STATED GOAL. Write out the records from the line holding "name author: (Lam.) Hook. f. & Thomson" through the end of the records, both included, exactly as they appear. Leave out the pictures.

Records from a dataset.

•••••

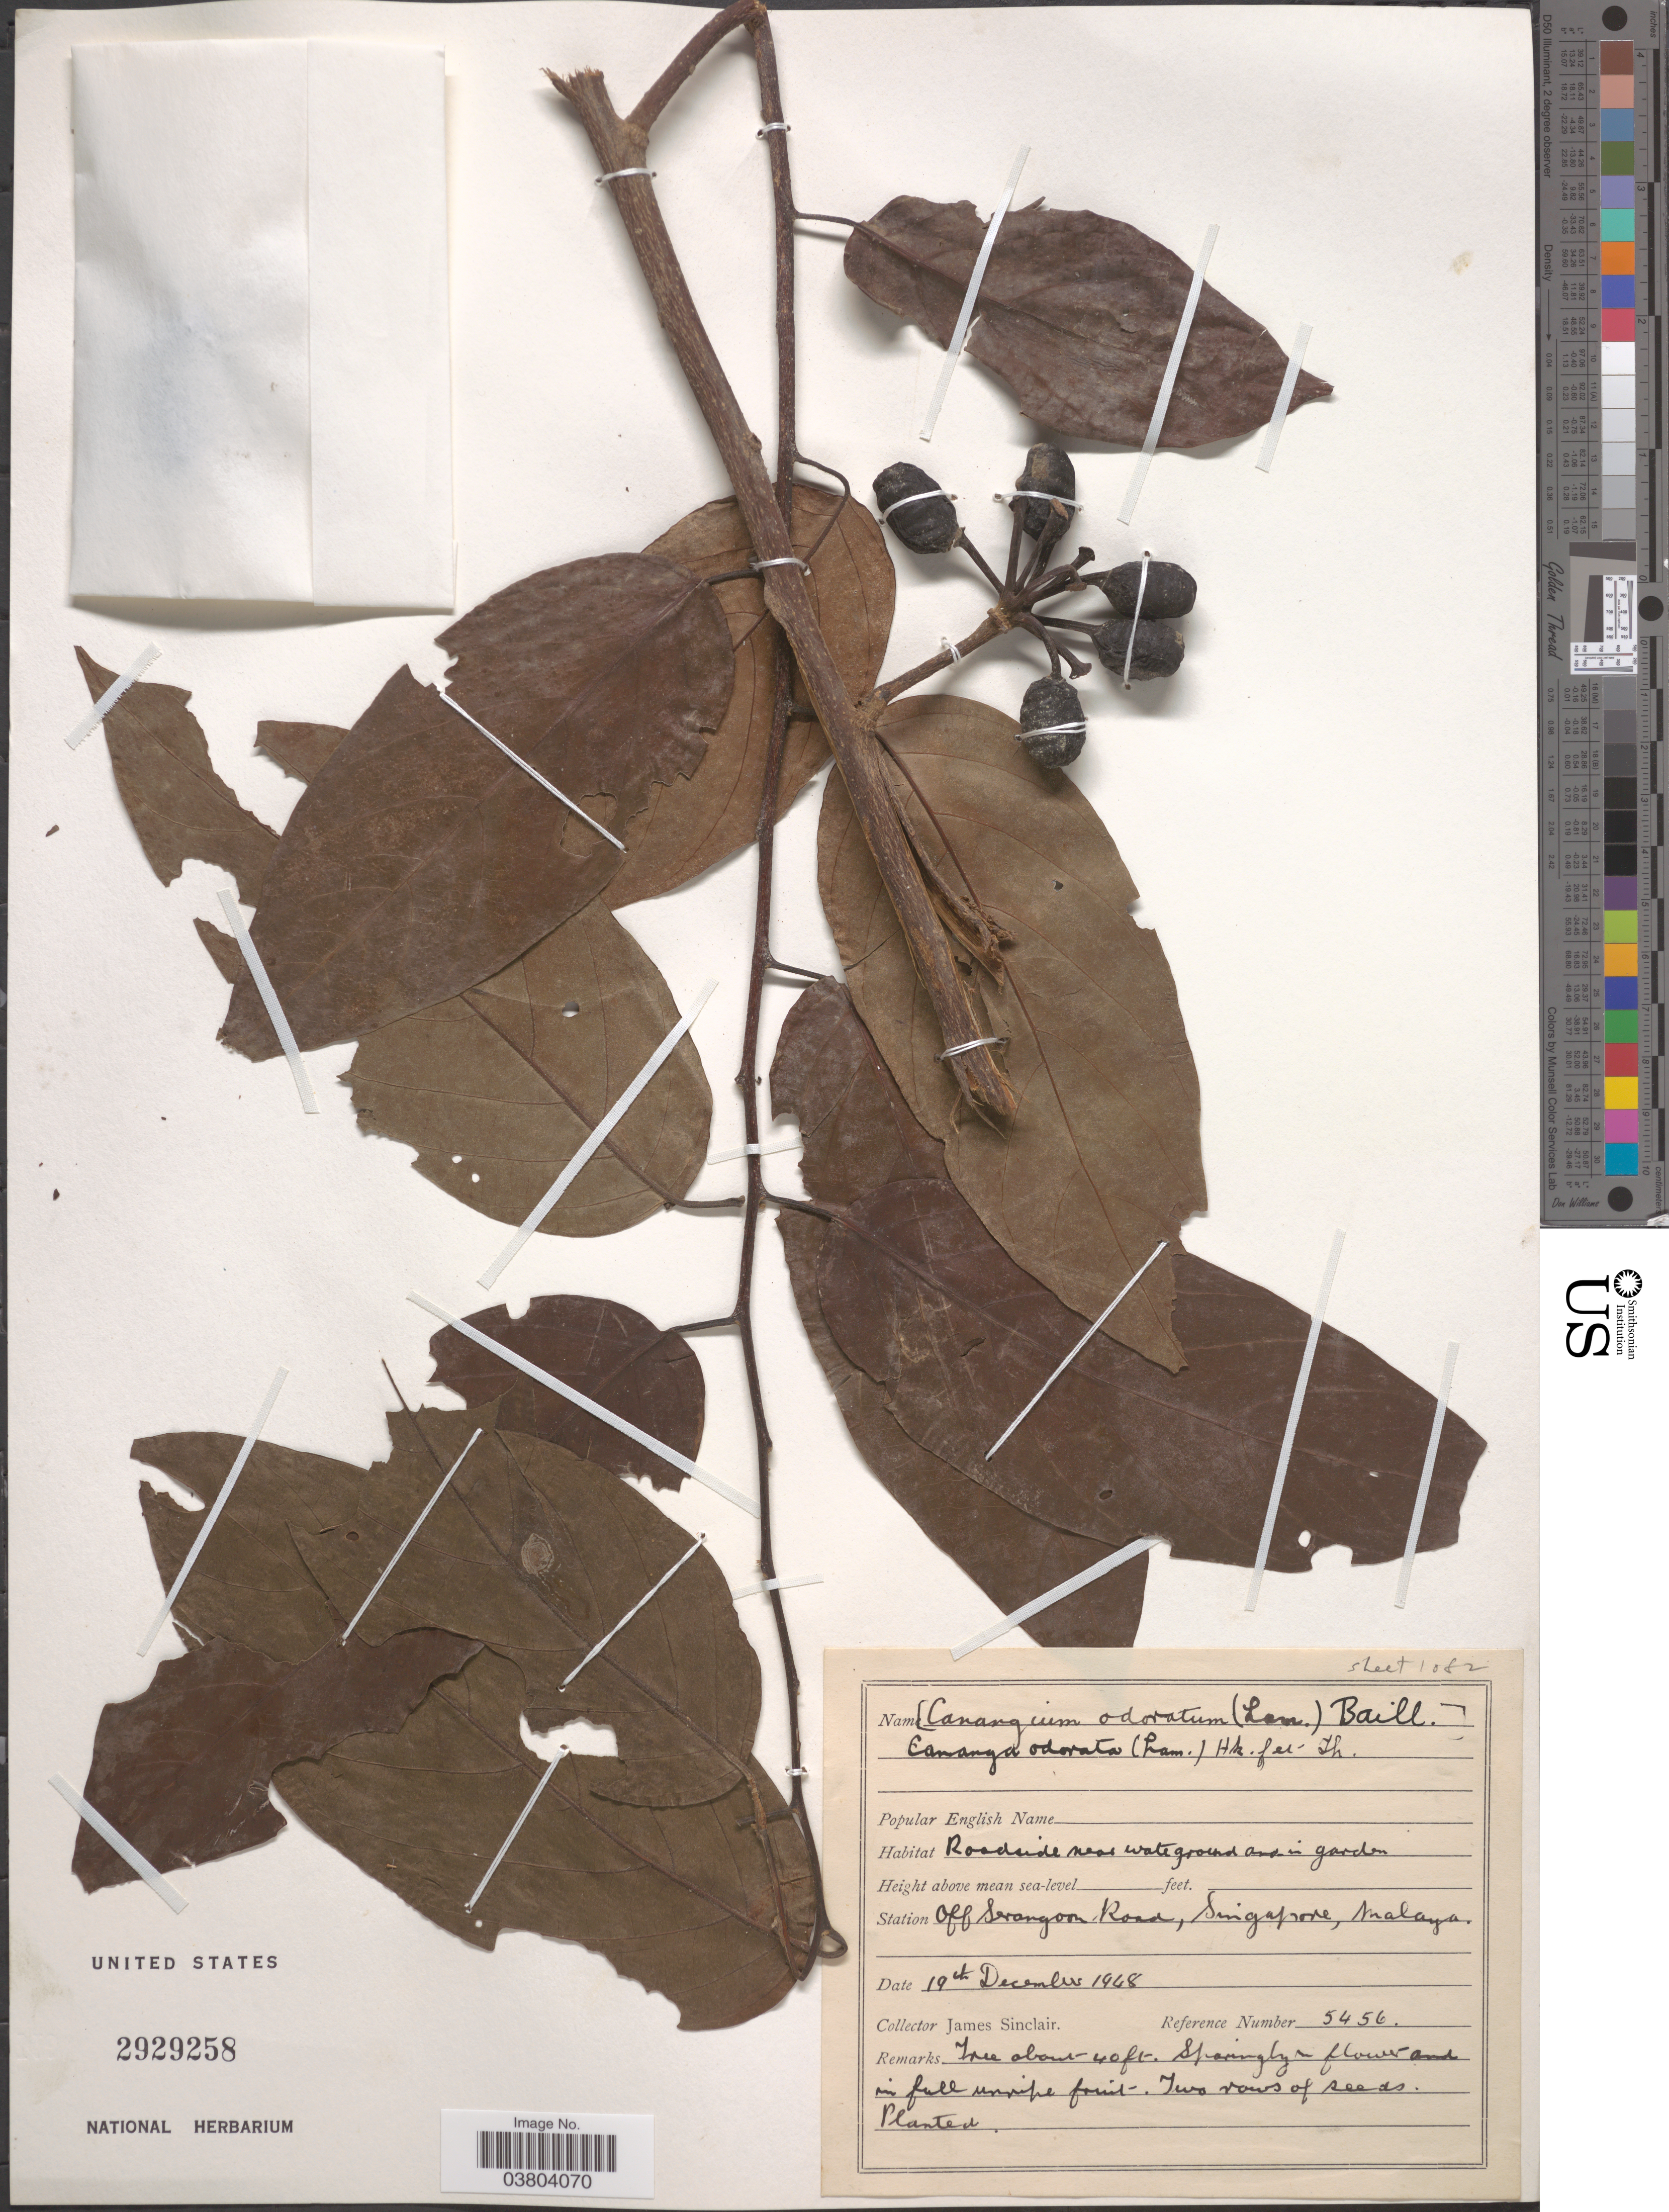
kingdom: Plantae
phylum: Tracheophyta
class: Magnoliopsida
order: Magnoliales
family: Annonaceae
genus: Cananga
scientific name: Cananga odorata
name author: (Lam.) Hook. f. & Thomson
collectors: J. Sinclair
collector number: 5456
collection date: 1948-12-19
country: Singapore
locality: Station off Serangoon Road, Malaya. Roadside near waste ground and in garden.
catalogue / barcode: US 2929258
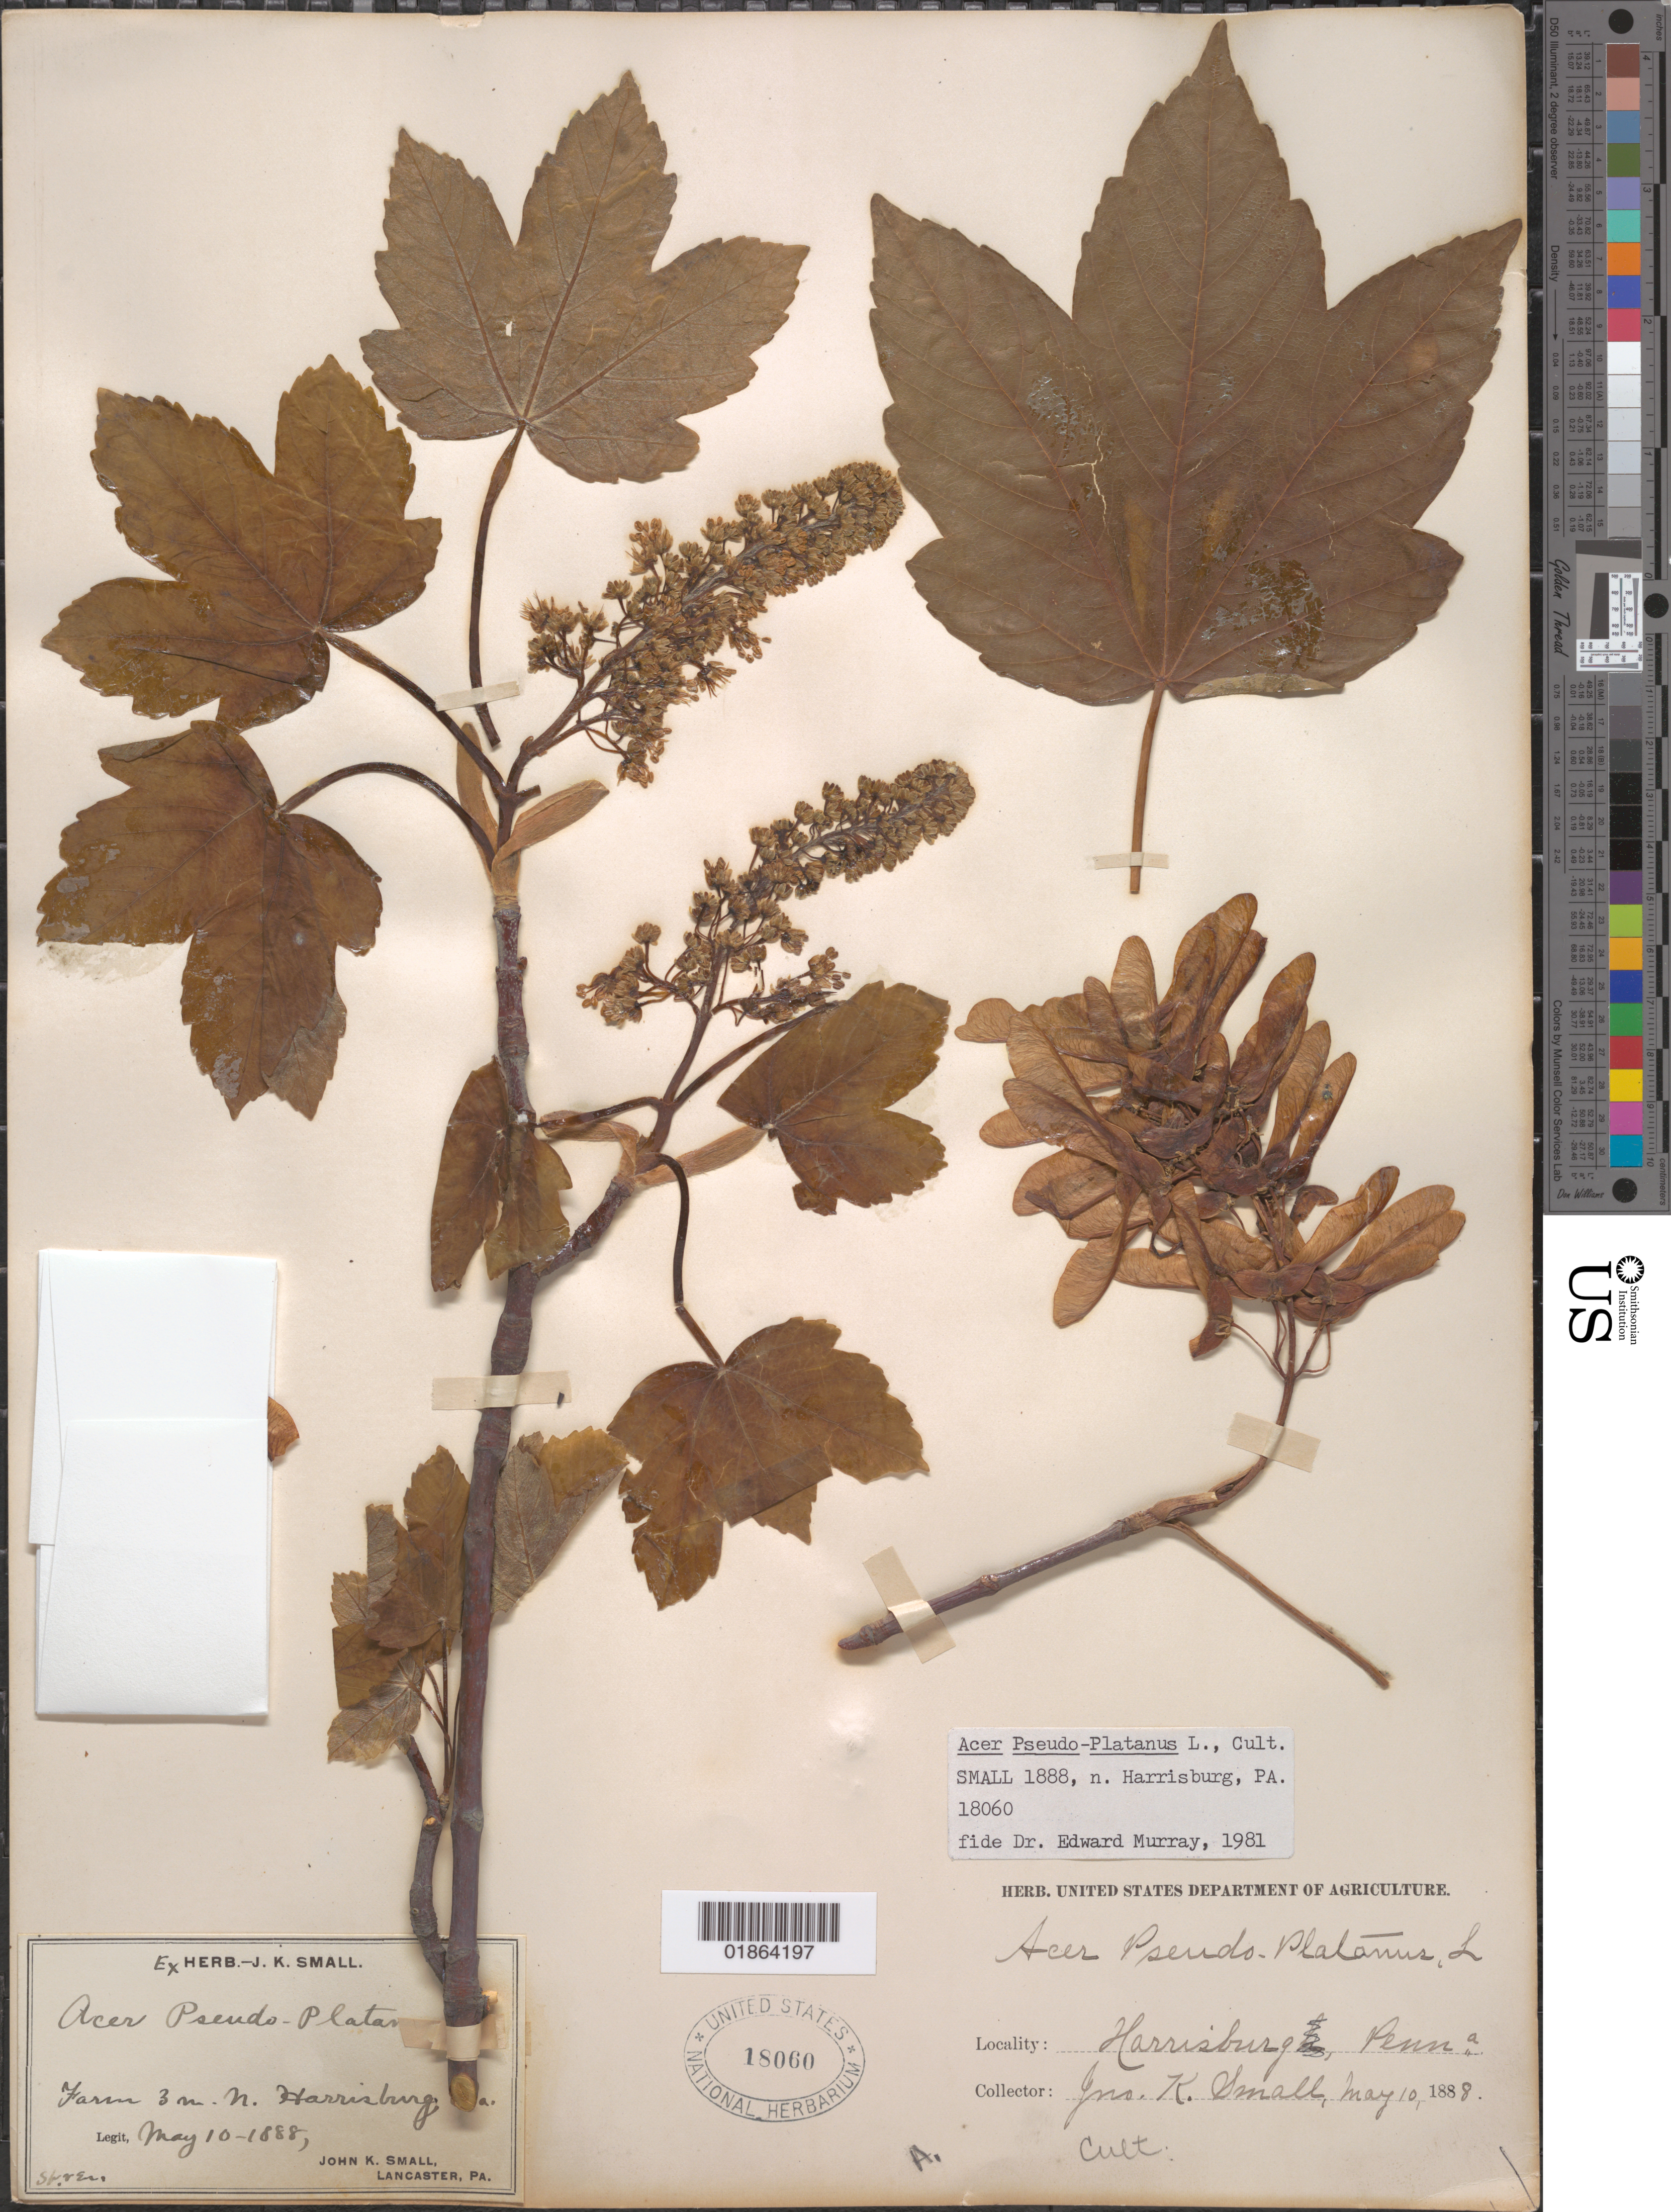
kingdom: Plantae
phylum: Tracheophyta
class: Magnoliopsida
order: Sapindales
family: Sapindaceae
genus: Acer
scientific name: Acer pseudoplatanus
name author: L.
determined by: Murray, Edward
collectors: J. K. Small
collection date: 1888-05-10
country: United States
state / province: Pennsylvania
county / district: Dauphin County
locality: Harrisburg, farm 3 miles N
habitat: Cultivated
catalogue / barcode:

•••••

RIGHT ANSWER.
name author: (Lam.) Hook. f. & Thomson
collectors: J. Sinclair
collector number: 5456
collection date: 1948-12-19
country: Singapore
locality: Station off Serangoon Road, Malaya. Roadside near waste ground and in garden.
catalogue / barcode: US 2929258
kingdom: Plantae
phylum: Tracheophyta
class: Magnoliopsida
order: Sapindales
family: Sapindaceae
genus: Acer
scientific name: Acer pseudoplatanus
name author: L.
determined by: Murray, Edward
collectors: J. K. Small
collection date: 1888-05-10
country: United States
state / province: Pennsylvania
county / district: Dauphin County
locality: Harrisburg, farm 3 miles N
habitat: Cultivated
catalogue / barcode:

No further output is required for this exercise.